The USDA economists also report that farmland values are higher around urban areas because it is typically purchased for housing development. But with the sluggish market for new homes, and reduced expansion of subdivisions around cities, land values have been more driven by their income producing ability than by their potential for development. However, residential development still has the potential to drive up values in the vicinity of urban areas.

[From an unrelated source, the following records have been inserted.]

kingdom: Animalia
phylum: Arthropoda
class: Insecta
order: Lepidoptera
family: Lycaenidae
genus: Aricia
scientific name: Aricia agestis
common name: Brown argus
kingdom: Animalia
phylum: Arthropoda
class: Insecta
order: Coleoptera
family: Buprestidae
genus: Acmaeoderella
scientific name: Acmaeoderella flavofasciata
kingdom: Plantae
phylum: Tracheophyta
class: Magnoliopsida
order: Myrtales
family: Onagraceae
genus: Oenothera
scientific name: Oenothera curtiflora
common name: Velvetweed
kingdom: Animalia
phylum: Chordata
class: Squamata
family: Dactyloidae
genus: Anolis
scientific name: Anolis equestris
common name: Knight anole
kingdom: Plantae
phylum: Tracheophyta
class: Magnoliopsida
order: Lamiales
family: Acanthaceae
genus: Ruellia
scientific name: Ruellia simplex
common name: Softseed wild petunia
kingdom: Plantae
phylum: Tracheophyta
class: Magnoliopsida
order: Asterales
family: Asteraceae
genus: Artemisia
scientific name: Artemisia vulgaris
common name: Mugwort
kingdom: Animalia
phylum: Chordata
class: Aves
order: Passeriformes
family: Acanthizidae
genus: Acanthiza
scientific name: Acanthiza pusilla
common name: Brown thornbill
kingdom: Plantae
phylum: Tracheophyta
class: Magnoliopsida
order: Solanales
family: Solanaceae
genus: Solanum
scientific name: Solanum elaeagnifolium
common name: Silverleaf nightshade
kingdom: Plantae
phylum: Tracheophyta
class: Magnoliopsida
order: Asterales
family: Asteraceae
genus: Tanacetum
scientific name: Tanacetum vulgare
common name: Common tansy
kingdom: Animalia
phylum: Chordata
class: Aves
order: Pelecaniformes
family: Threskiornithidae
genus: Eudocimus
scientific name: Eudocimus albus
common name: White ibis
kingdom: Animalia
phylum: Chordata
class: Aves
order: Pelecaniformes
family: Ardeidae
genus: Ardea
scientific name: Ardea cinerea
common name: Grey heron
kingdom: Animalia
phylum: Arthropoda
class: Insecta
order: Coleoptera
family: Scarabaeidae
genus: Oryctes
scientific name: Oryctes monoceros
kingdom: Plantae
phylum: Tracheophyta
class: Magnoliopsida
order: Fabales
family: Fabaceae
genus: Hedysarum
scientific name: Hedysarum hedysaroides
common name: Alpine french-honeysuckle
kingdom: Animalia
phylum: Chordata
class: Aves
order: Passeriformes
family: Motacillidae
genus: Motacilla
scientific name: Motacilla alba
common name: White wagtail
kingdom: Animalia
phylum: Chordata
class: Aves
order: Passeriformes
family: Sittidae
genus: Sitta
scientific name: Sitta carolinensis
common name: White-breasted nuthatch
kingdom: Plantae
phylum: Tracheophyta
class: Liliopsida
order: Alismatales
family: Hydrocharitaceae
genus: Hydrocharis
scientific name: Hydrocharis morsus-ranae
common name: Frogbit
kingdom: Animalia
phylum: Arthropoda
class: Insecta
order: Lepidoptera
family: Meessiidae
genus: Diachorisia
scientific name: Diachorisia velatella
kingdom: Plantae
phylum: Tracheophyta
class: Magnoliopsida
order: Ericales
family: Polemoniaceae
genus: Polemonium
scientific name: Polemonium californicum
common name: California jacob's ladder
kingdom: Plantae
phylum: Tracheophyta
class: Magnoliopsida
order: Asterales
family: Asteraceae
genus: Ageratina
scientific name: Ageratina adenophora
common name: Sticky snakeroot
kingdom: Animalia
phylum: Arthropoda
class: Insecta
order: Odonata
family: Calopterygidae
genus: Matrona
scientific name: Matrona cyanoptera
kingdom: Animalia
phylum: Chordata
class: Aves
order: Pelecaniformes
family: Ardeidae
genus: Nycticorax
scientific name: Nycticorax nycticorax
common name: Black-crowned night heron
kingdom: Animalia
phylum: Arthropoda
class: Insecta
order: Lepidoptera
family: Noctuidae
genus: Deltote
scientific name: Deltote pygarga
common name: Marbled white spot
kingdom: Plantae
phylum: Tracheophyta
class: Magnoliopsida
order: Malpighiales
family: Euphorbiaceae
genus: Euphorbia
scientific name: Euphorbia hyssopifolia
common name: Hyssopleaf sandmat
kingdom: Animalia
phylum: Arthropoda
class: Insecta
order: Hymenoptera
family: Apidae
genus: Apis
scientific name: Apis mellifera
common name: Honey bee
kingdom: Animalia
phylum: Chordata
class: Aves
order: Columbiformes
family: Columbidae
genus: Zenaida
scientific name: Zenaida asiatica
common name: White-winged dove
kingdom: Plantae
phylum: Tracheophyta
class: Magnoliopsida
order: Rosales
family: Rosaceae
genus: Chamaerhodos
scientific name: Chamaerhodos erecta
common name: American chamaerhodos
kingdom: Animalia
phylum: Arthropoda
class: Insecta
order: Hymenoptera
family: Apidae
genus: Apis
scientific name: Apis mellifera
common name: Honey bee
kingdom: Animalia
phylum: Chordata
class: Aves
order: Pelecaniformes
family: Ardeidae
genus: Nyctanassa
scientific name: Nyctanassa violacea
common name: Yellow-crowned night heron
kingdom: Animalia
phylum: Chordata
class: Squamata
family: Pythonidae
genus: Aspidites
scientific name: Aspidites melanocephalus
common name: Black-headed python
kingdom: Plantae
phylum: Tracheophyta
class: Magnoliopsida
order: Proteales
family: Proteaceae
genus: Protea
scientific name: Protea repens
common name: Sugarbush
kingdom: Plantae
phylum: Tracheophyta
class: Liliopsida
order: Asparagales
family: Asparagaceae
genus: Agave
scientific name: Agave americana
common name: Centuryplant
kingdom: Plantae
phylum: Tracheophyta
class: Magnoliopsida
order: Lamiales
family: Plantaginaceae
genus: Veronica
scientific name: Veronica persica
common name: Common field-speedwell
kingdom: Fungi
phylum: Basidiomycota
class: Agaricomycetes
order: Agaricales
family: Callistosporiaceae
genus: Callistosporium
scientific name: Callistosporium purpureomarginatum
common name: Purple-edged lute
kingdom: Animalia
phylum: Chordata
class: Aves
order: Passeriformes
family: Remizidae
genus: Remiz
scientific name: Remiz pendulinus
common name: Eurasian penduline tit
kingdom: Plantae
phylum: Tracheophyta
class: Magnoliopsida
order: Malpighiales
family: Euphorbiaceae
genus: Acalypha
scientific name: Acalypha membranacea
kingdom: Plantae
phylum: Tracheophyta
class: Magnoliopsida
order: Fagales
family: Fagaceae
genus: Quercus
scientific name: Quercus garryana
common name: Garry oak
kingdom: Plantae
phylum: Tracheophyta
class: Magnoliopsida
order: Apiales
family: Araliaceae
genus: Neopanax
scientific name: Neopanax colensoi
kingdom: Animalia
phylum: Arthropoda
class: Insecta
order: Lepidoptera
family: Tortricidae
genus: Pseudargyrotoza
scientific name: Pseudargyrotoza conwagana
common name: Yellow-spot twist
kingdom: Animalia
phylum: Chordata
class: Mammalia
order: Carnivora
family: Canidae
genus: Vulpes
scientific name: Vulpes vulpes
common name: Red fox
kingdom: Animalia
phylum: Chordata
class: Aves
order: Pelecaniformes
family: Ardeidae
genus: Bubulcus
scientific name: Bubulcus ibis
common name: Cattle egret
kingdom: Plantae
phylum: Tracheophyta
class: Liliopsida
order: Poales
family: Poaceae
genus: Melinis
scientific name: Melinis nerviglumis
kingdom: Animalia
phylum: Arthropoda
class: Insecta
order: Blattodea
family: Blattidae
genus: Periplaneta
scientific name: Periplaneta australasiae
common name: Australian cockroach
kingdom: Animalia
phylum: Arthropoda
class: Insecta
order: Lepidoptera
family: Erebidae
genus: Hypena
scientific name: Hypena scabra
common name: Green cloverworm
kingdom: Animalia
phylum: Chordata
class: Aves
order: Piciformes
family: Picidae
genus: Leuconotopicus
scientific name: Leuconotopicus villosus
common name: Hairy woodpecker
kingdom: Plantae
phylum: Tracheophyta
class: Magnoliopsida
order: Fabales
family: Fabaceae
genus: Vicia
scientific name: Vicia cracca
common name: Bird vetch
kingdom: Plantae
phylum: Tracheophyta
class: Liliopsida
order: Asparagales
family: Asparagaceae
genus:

What about the future? The USDA economists believe that demand for commodities will support farm income, and the combination of farm income and low interest rates will keep land values at or above their current levels. However, increased interest rates, increased market volatility, and elimination of government payments could lead to reductions in land values. While interest on farm loans continues to be low, rates are subject to outside influences. And while farmers are not highly leveraged, any rapid rise in rates could make debt service difficult.
Mark Your Calendar
A conference on farmland values and cash rents for 2013 is scheduled for Wednesday, November 7, at the Decatur (IL) Conference Center and Hotel, presented by AgEngage and sponsored by Farm Credit. Speakers will address many issues of importance to land owners, prospective buyers, cash rent operators, lenders, farm managers and others. Details on the conference and registration information are available here.
Farmland values have increased at an accelerated rate over the past 12 years, and as long as commodity prices remain strong and interest rates remain low, land prices are expected to rise and be supported by stable financial pillars. Many non-agricultural factors are influencing land values, but stable returns, low interest and increased demand to participate will keep pushing prices higher.